__Exercise brief__:
Note each line of the entries that includes "utente". Then copy those lines.

(Stored data entries)
· · · ·

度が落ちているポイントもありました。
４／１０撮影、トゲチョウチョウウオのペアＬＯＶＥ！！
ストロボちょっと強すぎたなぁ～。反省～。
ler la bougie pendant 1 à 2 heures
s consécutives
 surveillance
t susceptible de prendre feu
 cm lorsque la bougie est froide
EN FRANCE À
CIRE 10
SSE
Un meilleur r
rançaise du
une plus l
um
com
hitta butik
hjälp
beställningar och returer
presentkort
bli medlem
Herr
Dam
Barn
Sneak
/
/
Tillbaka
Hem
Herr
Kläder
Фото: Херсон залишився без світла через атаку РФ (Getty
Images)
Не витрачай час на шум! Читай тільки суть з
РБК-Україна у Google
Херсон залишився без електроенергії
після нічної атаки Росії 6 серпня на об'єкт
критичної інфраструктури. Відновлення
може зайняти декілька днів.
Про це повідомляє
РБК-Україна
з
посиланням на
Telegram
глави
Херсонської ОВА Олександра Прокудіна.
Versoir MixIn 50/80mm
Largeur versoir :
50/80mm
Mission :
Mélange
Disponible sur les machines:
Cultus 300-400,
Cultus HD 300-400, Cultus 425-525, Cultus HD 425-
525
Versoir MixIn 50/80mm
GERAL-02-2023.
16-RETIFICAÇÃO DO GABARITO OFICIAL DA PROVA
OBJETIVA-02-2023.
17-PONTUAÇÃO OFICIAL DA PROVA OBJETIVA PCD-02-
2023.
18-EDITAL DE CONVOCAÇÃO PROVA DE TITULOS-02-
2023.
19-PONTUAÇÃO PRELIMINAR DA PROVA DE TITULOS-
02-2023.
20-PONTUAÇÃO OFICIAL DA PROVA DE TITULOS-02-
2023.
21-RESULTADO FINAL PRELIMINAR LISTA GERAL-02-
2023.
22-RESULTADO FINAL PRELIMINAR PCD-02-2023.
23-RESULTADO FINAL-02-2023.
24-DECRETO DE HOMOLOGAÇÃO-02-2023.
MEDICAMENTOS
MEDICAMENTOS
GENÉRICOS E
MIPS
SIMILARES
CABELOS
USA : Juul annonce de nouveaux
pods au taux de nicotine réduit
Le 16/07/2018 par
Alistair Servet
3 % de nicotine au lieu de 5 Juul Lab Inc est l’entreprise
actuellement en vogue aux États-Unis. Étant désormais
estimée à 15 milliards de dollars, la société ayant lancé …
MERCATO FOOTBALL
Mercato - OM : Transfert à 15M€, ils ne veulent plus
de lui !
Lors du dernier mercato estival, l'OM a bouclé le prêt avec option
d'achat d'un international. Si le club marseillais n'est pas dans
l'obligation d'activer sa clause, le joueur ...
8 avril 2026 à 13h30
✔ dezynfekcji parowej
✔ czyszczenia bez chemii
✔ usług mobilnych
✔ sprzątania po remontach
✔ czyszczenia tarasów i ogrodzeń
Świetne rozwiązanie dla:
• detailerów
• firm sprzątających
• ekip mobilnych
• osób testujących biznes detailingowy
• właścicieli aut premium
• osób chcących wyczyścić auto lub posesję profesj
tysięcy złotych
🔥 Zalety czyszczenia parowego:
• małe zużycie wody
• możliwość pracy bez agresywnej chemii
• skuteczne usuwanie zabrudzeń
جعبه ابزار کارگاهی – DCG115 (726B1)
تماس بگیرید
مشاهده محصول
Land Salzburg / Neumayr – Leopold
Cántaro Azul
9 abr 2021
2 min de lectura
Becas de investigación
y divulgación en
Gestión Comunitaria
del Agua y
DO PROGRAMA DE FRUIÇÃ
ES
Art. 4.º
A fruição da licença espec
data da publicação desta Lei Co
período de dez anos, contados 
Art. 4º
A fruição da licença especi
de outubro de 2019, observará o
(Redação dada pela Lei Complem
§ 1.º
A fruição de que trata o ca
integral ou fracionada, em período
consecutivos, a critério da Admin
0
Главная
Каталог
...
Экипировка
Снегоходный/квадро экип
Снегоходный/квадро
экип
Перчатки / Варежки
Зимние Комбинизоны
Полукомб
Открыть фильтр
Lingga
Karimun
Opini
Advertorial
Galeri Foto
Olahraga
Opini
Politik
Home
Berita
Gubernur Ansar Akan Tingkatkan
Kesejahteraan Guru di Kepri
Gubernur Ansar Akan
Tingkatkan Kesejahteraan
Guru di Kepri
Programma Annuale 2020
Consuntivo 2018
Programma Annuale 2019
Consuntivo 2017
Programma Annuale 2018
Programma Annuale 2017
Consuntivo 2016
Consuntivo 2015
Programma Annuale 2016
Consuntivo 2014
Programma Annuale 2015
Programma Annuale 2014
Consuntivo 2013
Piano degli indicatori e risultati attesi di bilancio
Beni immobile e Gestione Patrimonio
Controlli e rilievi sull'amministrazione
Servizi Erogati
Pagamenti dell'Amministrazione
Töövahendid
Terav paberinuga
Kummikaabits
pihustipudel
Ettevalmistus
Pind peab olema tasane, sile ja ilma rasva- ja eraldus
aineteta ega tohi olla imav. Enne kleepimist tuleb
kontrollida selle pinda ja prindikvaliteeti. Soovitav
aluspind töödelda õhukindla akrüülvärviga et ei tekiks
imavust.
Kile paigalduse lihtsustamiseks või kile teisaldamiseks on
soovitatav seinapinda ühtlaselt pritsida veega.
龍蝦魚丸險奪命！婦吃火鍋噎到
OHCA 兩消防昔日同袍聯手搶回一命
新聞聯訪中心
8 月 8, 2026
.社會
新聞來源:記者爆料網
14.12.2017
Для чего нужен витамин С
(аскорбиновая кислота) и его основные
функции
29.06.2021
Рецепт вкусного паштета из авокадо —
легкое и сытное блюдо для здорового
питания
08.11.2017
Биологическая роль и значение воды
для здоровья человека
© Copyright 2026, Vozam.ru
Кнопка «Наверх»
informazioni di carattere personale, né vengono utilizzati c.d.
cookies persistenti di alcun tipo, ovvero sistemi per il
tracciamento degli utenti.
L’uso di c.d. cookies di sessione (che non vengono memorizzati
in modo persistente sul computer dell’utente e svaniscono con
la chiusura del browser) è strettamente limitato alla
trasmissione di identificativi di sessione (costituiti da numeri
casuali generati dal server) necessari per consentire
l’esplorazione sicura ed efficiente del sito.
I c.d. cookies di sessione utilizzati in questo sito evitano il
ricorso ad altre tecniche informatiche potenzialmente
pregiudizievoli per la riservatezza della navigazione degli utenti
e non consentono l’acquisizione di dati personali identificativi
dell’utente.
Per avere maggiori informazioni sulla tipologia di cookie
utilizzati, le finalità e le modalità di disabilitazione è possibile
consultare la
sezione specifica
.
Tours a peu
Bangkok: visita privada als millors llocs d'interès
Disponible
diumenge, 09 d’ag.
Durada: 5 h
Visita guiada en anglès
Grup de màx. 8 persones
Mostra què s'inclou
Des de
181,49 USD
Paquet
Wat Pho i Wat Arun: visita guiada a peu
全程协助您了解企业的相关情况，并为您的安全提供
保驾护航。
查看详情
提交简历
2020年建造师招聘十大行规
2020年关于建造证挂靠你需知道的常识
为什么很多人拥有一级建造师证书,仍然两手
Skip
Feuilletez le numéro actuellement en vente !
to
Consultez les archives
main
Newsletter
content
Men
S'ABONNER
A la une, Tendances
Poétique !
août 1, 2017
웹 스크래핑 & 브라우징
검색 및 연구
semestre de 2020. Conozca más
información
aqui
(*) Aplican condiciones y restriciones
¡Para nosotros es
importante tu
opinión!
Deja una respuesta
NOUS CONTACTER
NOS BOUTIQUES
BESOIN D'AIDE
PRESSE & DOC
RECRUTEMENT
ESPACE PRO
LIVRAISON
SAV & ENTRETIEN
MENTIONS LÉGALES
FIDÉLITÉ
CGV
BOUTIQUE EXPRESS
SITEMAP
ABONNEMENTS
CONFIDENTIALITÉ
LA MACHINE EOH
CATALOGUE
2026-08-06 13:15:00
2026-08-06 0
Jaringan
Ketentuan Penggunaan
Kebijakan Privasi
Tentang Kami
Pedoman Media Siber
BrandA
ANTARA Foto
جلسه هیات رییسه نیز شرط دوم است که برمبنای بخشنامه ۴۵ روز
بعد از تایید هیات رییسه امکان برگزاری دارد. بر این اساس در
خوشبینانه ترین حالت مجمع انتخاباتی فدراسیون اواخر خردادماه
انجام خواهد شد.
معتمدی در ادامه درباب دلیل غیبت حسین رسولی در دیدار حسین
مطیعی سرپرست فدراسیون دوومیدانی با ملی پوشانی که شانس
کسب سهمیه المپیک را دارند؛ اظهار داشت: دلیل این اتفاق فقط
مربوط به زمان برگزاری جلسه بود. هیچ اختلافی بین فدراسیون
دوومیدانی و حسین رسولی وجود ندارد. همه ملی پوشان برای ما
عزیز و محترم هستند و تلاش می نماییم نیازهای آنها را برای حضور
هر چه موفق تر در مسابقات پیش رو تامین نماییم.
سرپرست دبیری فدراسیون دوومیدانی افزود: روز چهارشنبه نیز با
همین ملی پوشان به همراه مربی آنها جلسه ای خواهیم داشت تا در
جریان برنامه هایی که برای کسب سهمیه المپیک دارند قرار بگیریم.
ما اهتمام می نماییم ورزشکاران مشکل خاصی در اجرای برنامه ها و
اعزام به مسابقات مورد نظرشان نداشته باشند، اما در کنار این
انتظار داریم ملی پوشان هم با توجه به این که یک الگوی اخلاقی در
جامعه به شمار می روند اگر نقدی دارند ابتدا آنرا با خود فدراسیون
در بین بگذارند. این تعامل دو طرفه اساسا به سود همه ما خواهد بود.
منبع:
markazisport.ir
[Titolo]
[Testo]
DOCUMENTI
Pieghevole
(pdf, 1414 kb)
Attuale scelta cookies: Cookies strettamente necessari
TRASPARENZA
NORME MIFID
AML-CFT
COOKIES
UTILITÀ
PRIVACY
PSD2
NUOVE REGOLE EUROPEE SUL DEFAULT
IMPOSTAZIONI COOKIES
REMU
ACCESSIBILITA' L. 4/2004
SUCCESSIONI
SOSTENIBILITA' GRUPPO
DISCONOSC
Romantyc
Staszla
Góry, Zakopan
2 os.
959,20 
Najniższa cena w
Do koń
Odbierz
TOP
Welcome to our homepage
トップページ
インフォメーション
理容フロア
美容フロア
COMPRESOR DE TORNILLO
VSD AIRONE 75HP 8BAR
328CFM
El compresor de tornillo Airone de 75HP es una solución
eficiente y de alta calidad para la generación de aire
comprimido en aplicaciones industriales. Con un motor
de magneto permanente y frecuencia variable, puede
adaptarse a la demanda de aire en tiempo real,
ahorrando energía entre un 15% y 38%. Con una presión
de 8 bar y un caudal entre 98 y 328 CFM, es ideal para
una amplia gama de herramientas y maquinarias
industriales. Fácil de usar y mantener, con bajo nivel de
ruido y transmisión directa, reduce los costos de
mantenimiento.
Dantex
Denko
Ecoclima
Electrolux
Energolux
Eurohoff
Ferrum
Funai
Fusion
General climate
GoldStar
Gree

· · · ·

__Reply__:
in modo persistente sul computer dell’utente e svaniscono con
dell’utente.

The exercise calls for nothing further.